Die der Auswertung zu Grunde liegende Abfrage ist sehr komplex, sodass sich eine (maximale) statistische Unschärfe von 5% ergeben kann.

Zu 3:

Für die Auswertung der Zwangsstrafverfahren wurden die Offenlegungspflichten für Jahresabschlüsse mit Stichtagen im Jahr 2008 herangezogen. Hinsichtlich der Offenlegungspflichten für Jahresabschlüsse mit Stichtagen im Jahr 2009 wurden noch keine Strafverfahren eingeleitet, weil der Bilanzstichtag (üblicherweise) der 31.12. des jeweiligen Kalenderjahres ist und die Frist für die Vorlage daher erst mit 30.9.2010 endet.

Im Zeitraum vom 1.10.2008 bis 25.6.2010  wurden insgesamt 23.925 Zwangsstrafen angedroht und 6.962 Zwangsstrafen festgesetzt.

Davon können 11.425 Strafandrohungen und 3.704 Straffestsetzungen eindeutig der Einbringung von Jahresabschlüssen zugeordnet werden, deren Stichtag im Jahr 2008 liegt.

Eine automationsunterstützte Auswertung der Strafhöhen ist auf Grund des derzeitigen Datenbestandes nicht möglich.

In diesem Zusammenhang wäre noch darauf hinzuweisen, dass anstelle der Zwangsstrafen in der Praxis vielfach auch das als wirksamer zu erachtende Instrument der Androhung bzw.

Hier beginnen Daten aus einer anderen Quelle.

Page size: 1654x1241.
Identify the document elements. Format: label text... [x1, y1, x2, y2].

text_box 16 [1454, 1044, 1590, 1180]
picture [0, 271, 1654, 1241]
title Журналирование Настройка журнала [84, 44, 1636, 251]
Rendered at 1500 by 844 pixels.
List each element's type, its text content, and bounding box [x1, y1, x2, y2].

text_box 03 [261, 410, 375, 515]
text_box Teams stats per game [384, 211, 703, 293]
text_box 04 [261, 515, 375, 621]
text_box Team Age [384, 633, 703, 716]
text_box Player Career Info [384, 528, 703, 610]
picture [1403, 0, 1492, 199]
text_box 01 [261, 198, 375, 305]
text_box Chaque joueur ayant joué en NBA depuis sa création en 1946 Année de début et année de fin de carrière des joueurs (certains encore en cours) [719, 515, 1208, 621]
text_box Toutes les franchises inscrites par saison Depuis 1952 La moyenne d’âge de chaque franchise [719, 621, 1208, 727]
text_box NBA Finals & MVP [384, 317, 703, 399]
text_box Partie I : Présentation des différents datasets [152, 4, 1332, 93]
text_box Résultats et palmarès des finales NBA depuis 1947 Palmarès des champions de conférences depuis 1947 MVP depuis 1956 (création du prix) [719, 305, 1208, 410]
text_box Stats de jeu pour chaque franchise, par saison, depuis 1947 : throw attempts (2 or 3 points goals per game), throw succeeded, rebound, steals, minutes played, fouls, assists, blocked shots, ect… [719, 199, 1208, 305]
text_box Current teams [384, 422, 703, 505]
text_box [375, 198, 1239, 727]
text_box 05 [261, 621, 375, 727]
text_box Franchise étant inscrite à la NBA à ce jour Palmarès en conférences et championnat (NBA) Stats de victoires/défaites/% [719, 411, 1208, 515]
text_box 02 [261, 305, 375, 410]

Durchführung der amtswegigen Löschung angewendet wird, das zur Voraussetzung hat, dass der Jahresabschluss in zwei aufeinander folgenden Jahren nicht gelegt wird.


Zu 4:

Um wirtschaftliche Transparenz in Krisenzeiten zu erhöhen, sollte der Jahresabschluss auch mit hinreichender Sorgfalt erstellt werden können. Eine Verkürzung der Offenlegungsfristen gerade in Krisenzeiten mit vermehrten Wertschwankungen und komplexen, oft auch widersprüchlichen wirtschaftlichen Entwicklungen scheint einer erhöhten Richtigkeitsgewähr eher abträglich als dienlich. Es ist daher vorerst keine Verkürzung der Fristen in Krisenzeiten beabsichtigt.

Zu 5:

Die maßgebliche Bestimmung für Zwangsstrafen (§ 283 UGB) sieht einen (moderaten) Strafrahmen vor, innerhalb dessen das Gericht die Strafhöhe nach freiem Ermessen bestimmt. Wirtschaftlicher Druck zur Erfüllung der Offenlegungspflichten kann sich – gerade mit steigender Größe des betroffenen Unternehmens – aus der Wiederholungsfrequenz der Strafenverhängung ergeben. Die Obergrenze des Strafrahmens ist angesichts der zulässigen und gebotenen Wiederholung der Strafen zur Erzwingung der Offenlegung daher ein Faktor.